Sie befasse sich derzeit intensiv mit der Zusammenstellung eines schlagkräftigen Teams an Fachleuten. Dieses soll sich direkt mit dem späteren Hotelbetreiber Hyatt wegen der Ausstattung abstimmen. Konkret: Die Architekten- und Planungsgruppe TSP mit Büros im Murgtal und in Berlin war mit der Überprüfung der bisherigen Planungskonzeption beauftragt worden.

Gegenüber den BNN hatte Thomas Wahlen Anfang dieses Jahres mitgeteilt, dass noch im März der Schlussbericht einer Expertengruppe vorliegen soll. Dann könnten Entscheidungen getroffen werden.
Im Juni stelle Fawzia Al Hassawi dann bei einem Besuch im Rathaus den Finanzchef der Al-Hassawi-Gruppe, Ravi Narayanan, vor und mit ihm den (neuen?) Architekten und Projektdirektor Bechir Belkhiria. Damals kündigte sie den baldigen Abbau des Gerüstes an und unterstrich, dass sie an ihrem Projekt festhalten werde.
Wann daran ein Knopf kommen wird, war allerdings auch gestern nicht zu erfahren.

Kommentar zum Thema

Wenn es ums Neue Schloss geht, muss man die Worte sorgsam auswählen. Euphorie gibt es schon lange nicht mehr. Zu lange dauert schon die unendliche Geschichte. Jetzt tut sich was: Das Gerüst kommt weg! – Ein neuer Anfang oder der Anfang vom Ende? Werden die Hotelpläne Wirklichkeit oder wird doch noch alles ganz anders? – Niemand weiß es genau.

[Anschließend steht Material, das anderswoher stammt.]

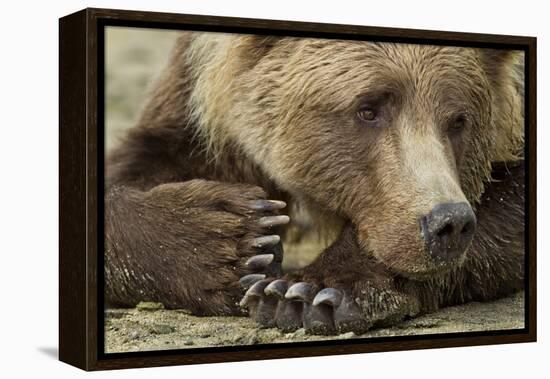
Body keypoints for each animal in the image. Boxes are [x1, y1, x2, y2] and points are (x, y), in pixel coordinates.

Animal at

Um Licht ins Dunkel zu bringen, muss man wohl vor allem Mentalitäten studieren. Arabische und (!) deutsche. Für uns ist Zeit Geld, im Morgenland offenbar nicht. Dort herrscht die Einstellung, dass Privatsachen niemanden etwas angehen und an der Oos wird das Neue Schloss zur öffentlichen Sache erklärt. Lassen wir das mal dahingestellt und analysieren die Fakten nüchtern.

Da auch zwei Jahre nach der Präsentation eines Hotelbetreibers immer noch kein Gesamtkonzept für das Schlosshotel vorliegt, wagen wir den Schluss, dass augenscheinlich die Kosten das Hauptproblem sind. Und da bleibt es spannend: Bei welchem Betrag X ist Schluss? Eine Frage, die so schnell nicht geklärt sein wird.
Freuen wir uns unterdessen, dass die Schlossherrin von sich aus das Tor hat öffnen lassen, um der Öffentlichkeit zu zeigen, dass es auf dem Schlossberg tatsächlich vorwärtsgeht. Ein kleines Signal, dem (aus ungeduldiger deutscher Sicht) deutlichere folgen sollten.